A The schematic diagram showing the establishment of the Hepa1–6 subcutaneous or orthotopic mouse model using wild-type C57BL/6 mice. Mice (n = 6 for each group) were treated with anti-SIRPα mAb or IgG (100 μg/mouse, i.p.). B At the end point of the experiments, TIMs were isolated from tumor tissues and SIRPα expression in TIMs was analyzed by flow cytometry in the indicated groups. The tumor images (C), tumor growth curves (D), and tumor weight (E) were analyzed. Tumor-infiltrating CD8⁺ T cells and GZMB expression (F), tumor-associated macrophages (F4/80) (G), and G-MDSCs (Ly6G) (H) were detected through flow cytometry.
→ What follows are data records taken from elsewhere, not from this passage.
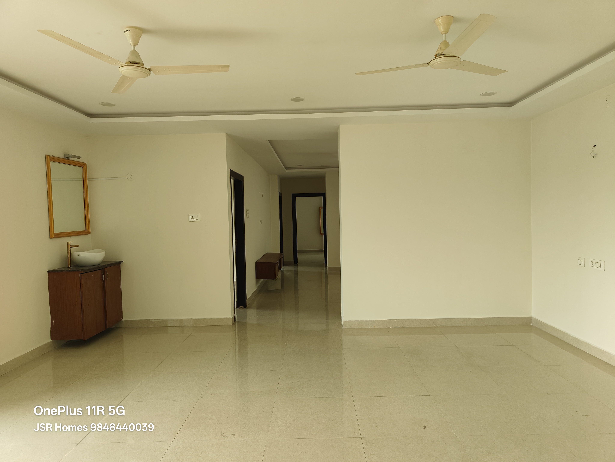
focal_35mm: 24
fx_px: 426
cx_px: 308
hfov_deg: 71.6
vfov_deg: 56.8
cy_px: 231
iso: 80
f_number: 1.8
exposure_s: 1/100
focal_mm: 5.59
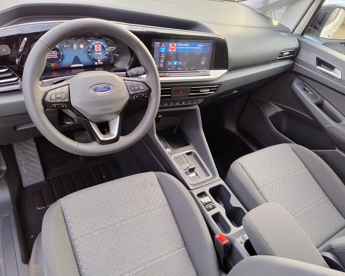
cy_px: 138
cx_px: 176
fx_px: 255
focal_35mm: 25
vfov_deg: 56.8
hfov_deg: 68.1
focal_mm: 5.56
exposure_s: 1/100
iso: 541
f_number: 1.8
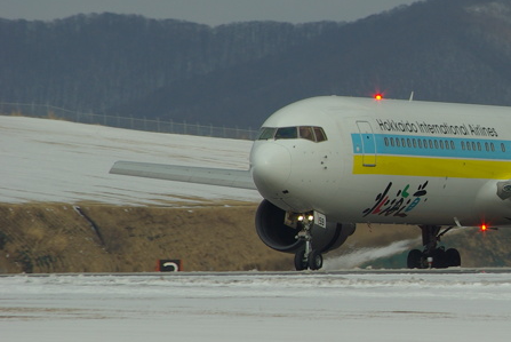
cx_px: 576
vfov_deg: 2.0
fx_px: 9761
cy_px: 160
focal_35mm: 687
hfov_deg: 3.0
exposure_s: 1/320
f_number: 9
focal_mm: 200
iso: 100
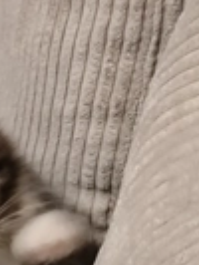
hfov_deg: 9.2
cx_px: -60
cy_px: 309
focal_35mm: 159
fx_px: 1217
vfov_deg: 12.2
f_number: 1.65
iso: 1250
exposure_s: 1/25
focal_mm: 6.19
I, J IF analysis of mouse tumor tissues was performed to detect the expression of CD11b, CD8 and GZMB (Scale bar, 50 μm). Gross appearance of the liver in orthotopic tumor model (Scale bar, 1 cm) (K), tumor weight (L), tumor volume (M), and overall survival (N) of the mice were analyzed. O IF analysis of CD11b, CD8, and GZMB in tumor tissues. P Flow cytometry analysis of CD8⁺ T cells and TIMs in tumor. All data presented are shown as the mean ± SD. *P < 0.05, **P < 0.01, ***P < 0.001, ns not significant.